⟨

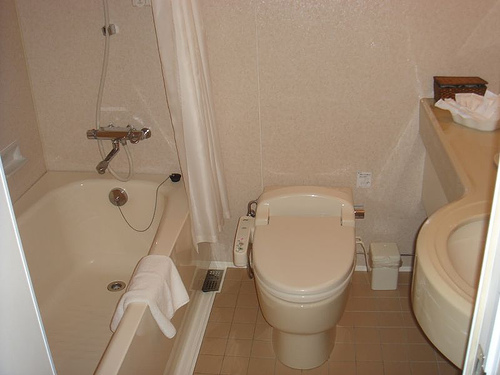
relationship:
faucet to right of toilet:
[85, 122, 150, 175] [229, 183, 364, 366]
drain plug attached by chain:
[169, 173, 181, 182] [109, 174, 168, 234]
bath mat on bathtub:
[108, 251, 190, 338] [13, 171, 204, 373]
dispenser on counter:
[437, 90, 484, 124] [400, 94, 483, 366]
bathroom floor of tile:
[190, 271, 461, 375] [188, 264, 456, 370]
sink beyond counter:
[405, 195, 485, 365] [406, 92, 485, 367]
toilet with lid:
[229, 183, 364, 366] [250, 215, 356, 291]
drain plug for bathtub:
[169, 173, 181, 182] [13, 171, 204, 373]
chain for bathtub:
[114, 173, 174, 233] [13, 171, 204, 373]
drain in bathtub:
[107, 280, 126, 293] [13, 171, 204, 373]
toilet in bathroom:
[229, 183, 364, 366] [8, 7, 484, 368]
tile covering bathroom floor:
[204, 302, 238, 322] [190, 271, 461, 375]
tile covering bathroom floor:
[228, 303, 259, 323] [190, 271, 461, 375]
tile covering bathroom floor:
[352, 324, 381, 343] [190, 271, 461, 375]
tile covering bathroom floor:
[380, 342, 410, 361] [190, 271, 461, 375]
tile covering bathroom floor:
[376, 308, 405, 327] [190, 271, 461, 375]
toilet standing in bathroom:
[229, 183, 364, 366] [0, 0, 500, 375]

⟩
⟨

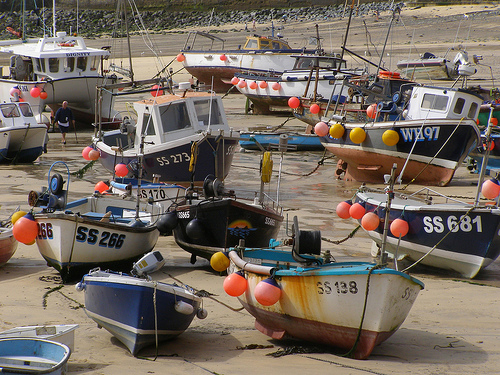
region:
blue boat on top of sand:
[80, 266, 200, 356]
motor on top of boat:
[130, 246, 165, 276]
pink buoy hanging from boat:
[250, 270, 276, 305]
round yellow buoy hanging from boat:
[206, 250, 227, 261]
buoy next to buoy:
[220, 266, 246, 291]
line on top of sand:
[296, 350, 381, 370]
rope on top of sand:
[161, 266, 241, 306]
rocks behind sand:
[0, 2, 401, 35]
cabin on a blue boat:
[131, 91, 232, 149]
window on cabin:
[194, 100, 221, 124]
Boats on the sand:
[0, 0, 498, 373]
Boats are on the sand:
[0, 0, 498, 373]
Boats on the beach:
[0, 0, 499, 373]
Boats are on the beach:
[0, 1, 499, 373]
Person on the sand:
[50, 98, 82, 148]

⟩
⟨

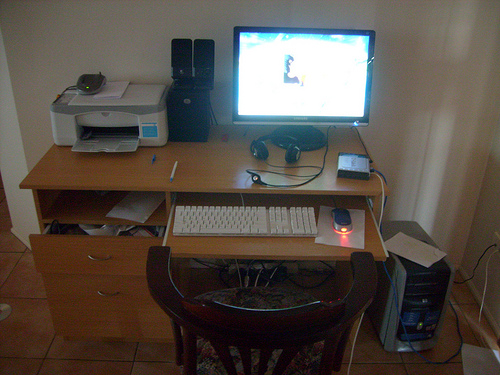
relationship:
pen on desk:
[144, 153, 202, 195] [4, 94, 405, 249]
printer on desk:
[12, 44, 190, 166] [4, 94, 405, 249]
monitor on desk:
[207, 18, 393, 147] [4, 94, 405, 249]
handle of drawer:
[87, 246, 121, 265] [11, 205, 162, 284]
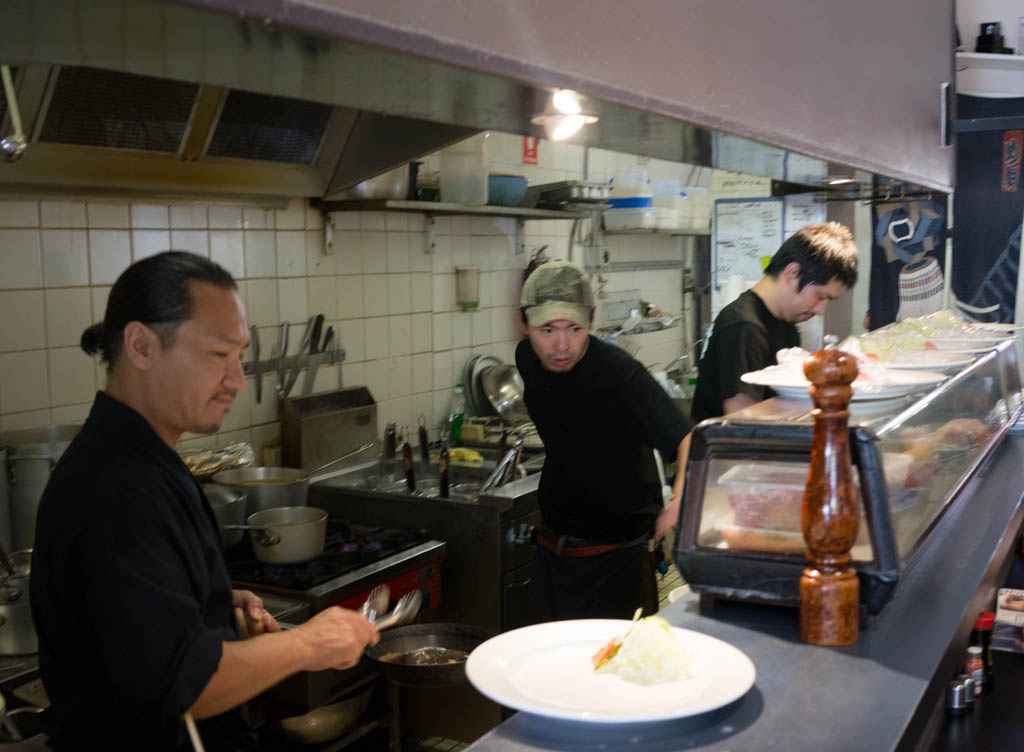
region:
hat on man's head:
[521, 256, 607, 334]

⟩

Aim of the task –
Pull out every line of the entries above that contains the word "toilet", matching case exactly.

Correct result –
faucet to right of toilet:
toilet with lid:
toilet in bathroom:
toilet standing in bathroom:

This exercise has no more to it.